BACA JUGA: Kapan Harus Gerakkan Telunjuk saat Tasyahud?
Al-Imam Al-Mubarokfuri –rahimahullah- berkata:
قَالَ الشَّافِعِيُّ وَالْأَحَادِيثُ الْوَارِدَةُ بِتَوَرُّكٍ أَوِ افْتِرَاشٍ مُطْلَقَةٌ لَمْ يُبَيَّنْ فِيهَا أَنَّهُ فِي التَّشَهُّدَيْنِ أَوْ فِي أَحَدِهِمَا وَقَدْ بَيَّنَهُ أَبُو حُمَيْدٍ وَرُفْقَتُهُ وَوَصَفُوا الِافْتِرَاشَ فِي الْأَوَّلِ وَالتَّوَرُّكَ فِي الْأَخِيرِ وَهَذَا مُبَيَّنٌ فَوَجَبَ حَمْلُ ذَلِكَ الْمُجْمَلِ عَلَيْهِ وَاللَّهُ
“Imam Asy-Syafi’i –rahimahullah- berkata : Hadits-hadits yang datang dengan sifat tawwaruk atau iftirasy sifatnya mutlak, tidak dijelaskan di dalamnya, apakah di dalam dua tasyahhud ( awal dan akhir) atau di salah satu dari keduanya. Dan sungguh Abu Humaid dan sahabatnya telah menjelaskan serta menyifatkannya, bahwa duduk iftirasy pada (tasyahhud awal) dan tawwaruk pada (tasyahhud) akhir. Dan ini yang telah dijelaskan. Maka wajib untuk membawa dalil yang mujmal (global) kepada kepadanya(mubayyan/telah dijelaskan).” [ Tuhfatul Ahwadzi : 2/154 ].

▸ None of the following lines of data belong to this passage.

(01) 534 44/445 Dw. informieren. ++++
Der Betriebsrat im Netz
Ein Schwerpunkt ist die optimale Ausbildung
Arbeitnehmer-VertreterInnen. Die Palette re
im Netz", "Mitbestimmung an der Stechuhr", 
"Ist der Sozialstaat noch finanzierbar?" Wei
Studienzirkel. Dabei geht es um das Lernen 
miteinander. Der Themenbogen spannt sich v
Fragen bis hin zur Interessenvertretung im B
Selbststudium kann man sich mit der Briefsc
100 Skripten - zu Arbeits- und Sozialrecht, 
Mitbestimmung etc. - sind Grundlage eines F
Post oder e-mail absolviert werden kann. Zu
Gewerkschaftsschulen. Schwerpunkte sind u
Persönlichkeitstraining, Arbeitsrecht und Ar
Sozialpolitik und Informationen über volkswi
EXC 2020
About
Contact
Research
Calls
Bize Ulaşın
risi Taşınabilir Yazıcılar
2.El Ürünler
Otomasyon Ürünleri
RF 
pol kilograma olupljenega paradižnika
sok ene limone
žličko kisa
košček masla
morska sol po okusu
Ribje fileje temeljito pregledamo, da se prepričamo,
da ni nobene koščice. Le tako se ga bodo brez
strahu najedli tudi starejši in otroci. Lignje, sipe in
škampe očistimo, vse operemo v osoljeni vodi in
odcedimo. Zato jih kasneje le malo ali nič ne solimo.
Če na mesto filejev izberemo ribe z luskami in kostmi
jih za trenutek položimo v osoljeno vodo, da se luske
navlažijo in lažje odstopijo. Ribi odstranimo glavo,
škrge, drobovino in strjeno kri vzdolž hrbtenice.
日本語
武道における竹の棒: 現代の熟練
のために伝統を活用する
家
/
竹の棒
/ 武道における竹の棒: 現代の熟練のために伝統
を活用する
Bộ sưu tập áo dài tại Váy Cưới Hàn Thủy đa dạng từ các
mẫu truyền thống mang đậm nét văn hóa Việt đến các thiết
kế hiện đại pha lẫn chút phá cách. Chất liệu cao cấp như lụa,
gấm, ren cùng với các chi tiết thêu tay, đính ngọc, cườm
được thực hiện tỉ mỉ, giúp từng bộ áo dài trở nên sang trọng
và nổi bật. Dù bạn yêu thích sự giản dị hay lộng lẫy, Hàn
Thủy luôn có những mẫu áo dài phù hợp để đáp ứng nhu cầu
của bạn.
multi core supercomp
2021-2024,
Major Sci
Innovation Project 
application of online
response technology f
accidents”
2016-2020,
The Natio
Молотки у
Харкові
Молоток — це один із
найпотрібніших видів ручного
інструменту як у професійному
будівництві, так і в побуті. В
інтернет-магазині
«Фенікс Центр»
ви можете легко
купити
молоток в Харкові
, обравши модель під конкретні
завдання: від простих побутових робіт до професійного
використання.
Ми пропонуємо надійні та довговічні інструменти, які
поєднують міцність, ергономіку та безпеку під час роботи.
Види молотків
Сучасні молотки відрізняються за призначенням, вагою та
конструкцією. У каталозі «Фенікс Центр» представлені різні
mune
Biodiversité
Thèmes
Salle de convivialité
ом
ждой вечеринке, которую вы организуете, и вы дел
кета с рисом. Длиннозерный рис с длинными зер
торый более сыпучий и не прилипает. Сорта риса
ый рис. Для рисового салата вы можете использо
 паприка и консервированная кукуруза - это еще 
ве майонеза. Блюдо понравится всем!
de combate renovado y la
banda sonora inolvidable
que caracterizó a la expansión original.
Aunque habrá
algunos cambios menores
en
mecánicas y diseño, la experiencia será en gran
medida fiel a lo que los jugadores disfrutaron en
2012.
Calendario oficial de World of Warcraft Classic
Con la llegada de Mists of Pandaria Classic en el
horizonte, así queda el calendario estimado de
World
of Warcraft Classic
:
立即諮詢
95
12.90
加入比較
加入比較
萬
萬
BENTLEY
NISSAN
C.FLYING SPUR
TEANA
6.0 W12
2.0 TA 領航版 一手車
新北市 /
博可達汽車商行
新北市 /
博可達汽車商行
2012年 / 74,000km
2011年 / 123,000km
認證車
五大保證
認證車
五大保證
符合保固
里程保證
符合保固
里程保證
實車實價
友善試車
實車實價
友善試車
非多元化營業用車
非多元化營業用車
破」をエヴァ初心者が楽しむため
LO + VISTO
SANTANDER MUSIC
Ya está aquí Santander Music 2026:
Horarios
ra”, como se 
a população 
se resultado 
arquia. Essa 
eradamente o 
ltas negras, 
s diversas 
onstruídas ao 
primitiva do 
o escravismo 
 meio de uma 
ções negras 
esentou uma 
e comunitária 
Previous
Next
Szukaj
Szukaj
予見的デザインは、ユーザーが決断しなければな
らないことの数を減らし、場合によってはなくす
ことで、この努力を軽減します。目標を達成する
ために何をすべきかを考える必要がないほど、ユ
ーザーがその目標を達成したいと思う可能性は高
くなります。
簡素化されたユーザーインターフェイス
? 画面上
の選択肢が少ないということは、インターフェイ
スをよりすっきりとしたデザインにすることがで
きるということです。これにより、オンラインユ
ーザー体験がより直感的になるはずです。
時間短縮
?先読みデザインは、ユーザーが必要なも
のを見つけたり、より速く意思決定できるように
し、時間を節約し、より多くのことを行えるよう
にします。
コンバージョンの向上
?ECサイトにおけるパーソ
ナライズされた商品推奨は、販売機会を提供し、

Al-Imam Ahmad sendiri ternyata memiliki dua riwayat pendapat dalam masalah ini. Yang satu apa yang telah kami sebutkan di atas. Dan ini pendapat yang marjuh (lemah) walaupun masyhur dari beliau. Dan yang satu, pendapat yang mencocoki pendapat Al-Imam Asy-Syafi’i .
Al-Imam Al-Baihaqi –rahimahullah- (wafat : 458 H) juga mengikuti pendapat Al-Imam Asy-Syafi’i –rahimahullah-. Beliau berkata:
وَأَمَّا حَدِيثُ أَبِي الْجَوْزَاءِ، عَنْ عَائِشَةَ …وَحَدِيثُ وَائِلِ بْنِ حُجْرٍ …فَأَحَدُهُمَا وَارِدٌ فِي التَّشَهُّدِ الْآخِرِ وَالثَّانِي وَارِادٌ فِي التَّشَهُّدِ الْأَوَّلِ بِالِاسْتِدْلَالِ بِحَدِيثِ أَبِي حُمَيْدٍ السَّاعِدِيِّ وَأَصْحَابِهِ
“Adapun hadits Abul Jauza’ dari Aisyah….dan hadits Wail bin Hujr….maka salah satu dari keduanya datang pada tasyahhud akhir dan yang kedua datang pada tasyahhud awal dengan dalil hadits Abu Humaid As-Saidi dan para sahabatnya.” [ Sunan Al-Kubro : 2/185 ].
Jika kita amati, maka pendapat Al-Imam Asy-Syafi’i merupakan pendapat yang paling baik. Karena dengan pendapat ini, seluruh dalil-dalil shohih yang ada telah terpakai semuanya dengan jalan dikompromikan. Adapun jika kita memakai pendapat Al-Imam Ahmad, atau Al-Imam Abu Hanifah, maka kita akan membuang salah satu dalil yang shohih.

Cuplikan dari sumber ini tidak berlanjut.